Tem uma coisa que eu ando pensando e anda me incomodando. Que é o fato de que as pessoas estão me soando contraditórias. Pode ser que eu também esteja. Pode ser pior. Pode ser que eu esteja sendo meio blasé nas minhas conversas. O que eu não quero de jeito nenhum.

Enfim. Hoje circulou um cartaz dizendo que “professor não é educador”. E o pessoal de esquerda chiou. E não tiro a razão porque obviamente o cartaz é parte dessa patética (porém perigosa) campanha de escola sem partido. Nem vou falar disso. Porque uma coisa óbvia nesses debates é que quem os conduz não sabe mais o que é uma escola nem uma universidade brasileira. E muita gente legal tem tentado explicar a multiplicidade do sistema. Mas enfim. O cartaz era pra isso aí. Queria dizer que os filhos da pátria não devem ser educados mas professorados. Sei lá o que significa.

O caso é que uma das grandes dúvidas que eu tive na vida foi a respeito disso. Eu cresci temperando meu toddynho com “hey, teacher, leave the kids alone”. E Bourdieu estava muito, muito na moda quando eu me graduei. E eu ensino meus alunos que a escola não liberta, ela reproduz as desigualdades. Claro que também dou a visão durkheiminiana de educação. Porque eu não sei o que as pessoas acham que se passa numa aula de sociologia. Mas a gente dá todo mundo. Bourdieu, entretanto, é um autor mais atual e várias análises contemporâneas acabam usando os seus conceitos. Ele é um autor importante. Não sei o que seria do Bourdieu na escola sem partido. Dá, não dá, corta uns pedaços? Mas eu tenho isso aí. De detestar o meu papel na sala de aula a priori. E discuti-lo com os alunos o tempo inteiro. Tenho PAVOR de me pensar como educadora. Quem me acha educadora é uma madame tomando chá. A Emilly Gilmore. “Você precisa dar exemplo para essa garotada, Mary W., você não é apenas uma professora”. Enfim. Esse papo educadora me remete ao conservadorismo.

Por que? Porque seria o pensamento quase “intuitivo”.  Professor=educador. E me parece que isso foi um pouco desmontado já. E aí eu chego no ponto do post. Nós, de esquerda, trabalhamos muito esse “contra-intuitivo”. Pegamos os saberes estabelecidos e desmontamos. Nossas ideias, muitas vezes, precisam de elaboração justamente por isso. Então, ficamos viciados no desmonte. E hoje estamos num momento, me parece, de tanto desmonte, que as ideias podem se transformar em qualquer coisa. Sem qualquer risco. Porque desmontamos também qualquer autoridade sobre cada ideia.
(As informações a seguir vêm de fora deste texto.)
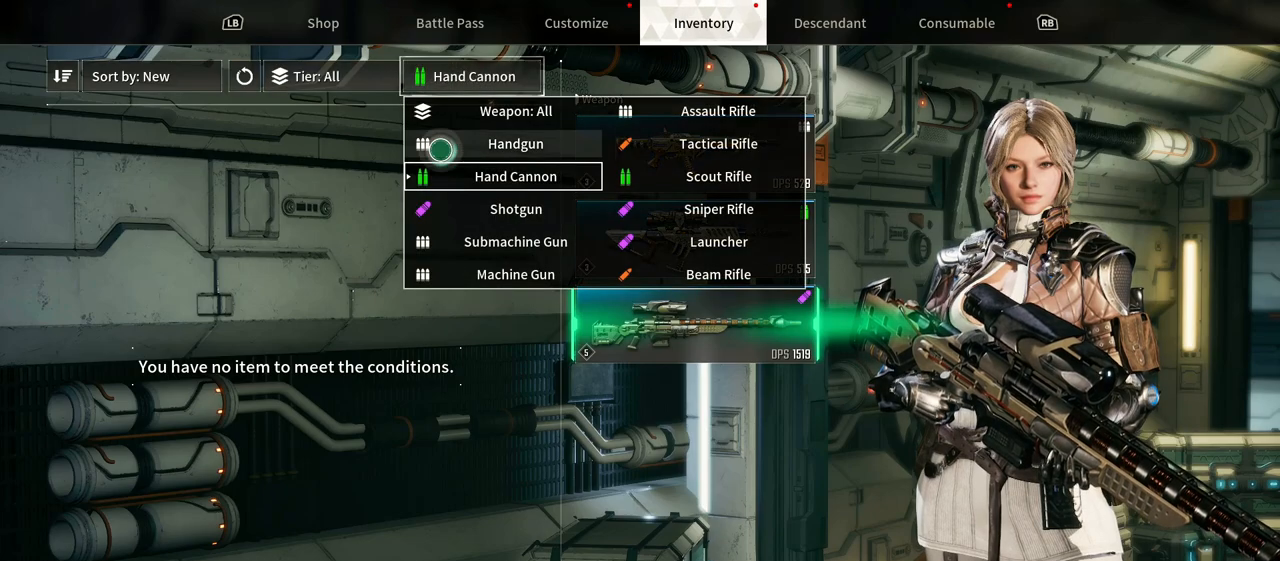
{"buttons": [], "left_stick": "center", "right_stick": "center", "events": [[167, "left_stick", "center"], [350, "left_stick", "down-right"], [433, "left_stick", "center"]]}
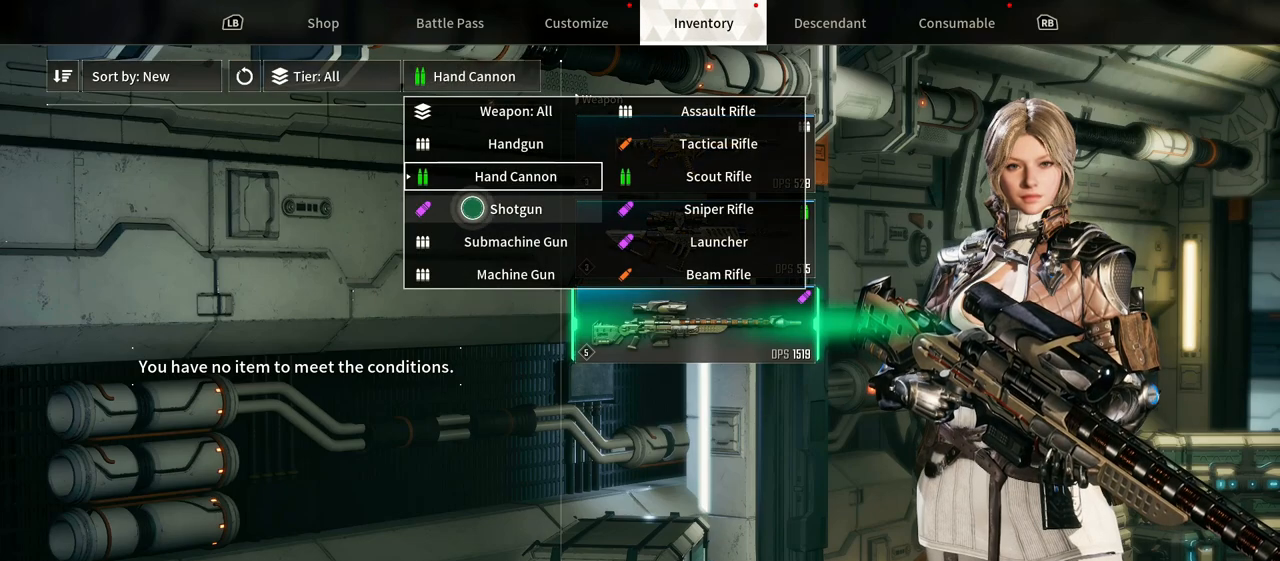
{"buttons": [], "left_stick": "left", "right_stick": "center", "events": [[400, "left_stick", "left"]]}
Outro dia entrei num “debate”. Sobre uma charge da Graça Foster. A charge era uma paródia das imagens de protestos feministas. Trocaram o “eu não mereço ser estuprada” do movimento por “eu não mereço ser investigada”. Na charge a Foster estava nua e o rosto dela mostrava uma mulher idosa. Quem postou a charge, gostou. E disse que não achava machista. Bem, eu expliquei que era machista e dei várias razões. A pessoa continuou dizendo que não era. Eu expliquei de novo. A pessoa disse que discordávamos e que o meu feminismo não era o dela. Veja que equívoco. Ela achou que estava num debate comigo. E não estava. Eu estava EXPLICANDO para ela. Que maravilha o mundo conectado. Você está ali, falando uma groselha, encontra uma especialista no assunto e tem uma aula grátis. Mas ela não viu assim. Ela considera até que venceu o debate, vai ver. E aí a gente fica olhando, né? Porque quão antipático pode ser isso que eu falei de aula grátis etc.? É muito. E aí temos que aceitar os termos. Porque nós criamos os termos. Então meus 20 anos de pesquisa e ensino não podem ser usados. E eu não usei. Mas no dia seguinte quero ser educadora? É esquisito. E esse desmonte serve à direita, à esquerda, ao anarquismo. Pega quem quer. Qual parte do argumento?, você pode perguntar. Qualquer uma. Cada um pega um pedaço qualquer.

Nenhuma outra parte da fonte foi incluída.